ACTIVITY
Can you reproduce word for word the rows below, starting at the line that contains "What is the difference between the АИ-95" and ending at the line that contains "What is the difference between the second", with both of those lines included?

SUPPLIED MATERIAL
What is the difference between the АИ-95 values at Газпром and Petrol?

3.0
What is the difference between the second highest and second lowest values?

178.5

==

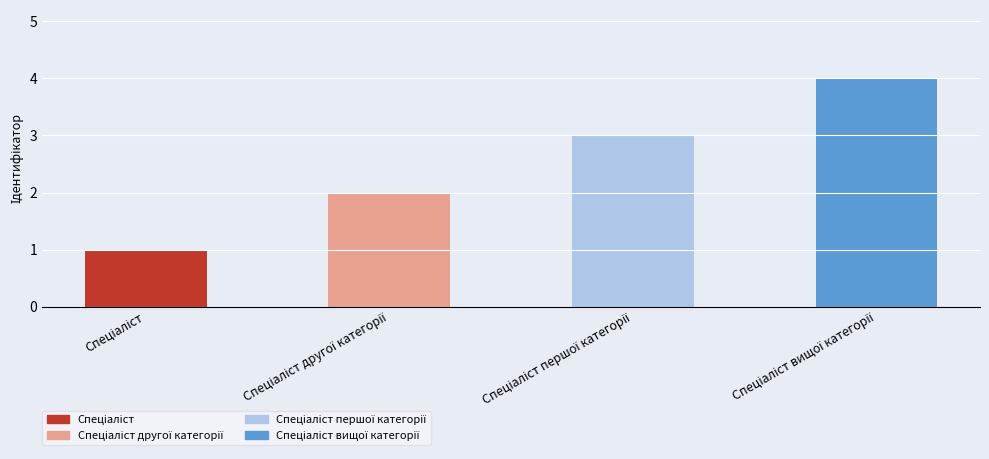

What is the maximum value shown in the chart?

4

* * *

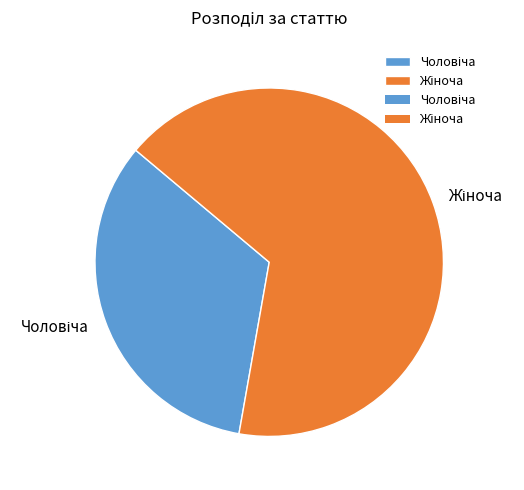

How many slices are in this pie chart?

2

WRITTEN ANSWER
What is the difference between the АИ-95 values at Газпром and Petrol?

3.0
What is the difference between the second highest and second lowest values?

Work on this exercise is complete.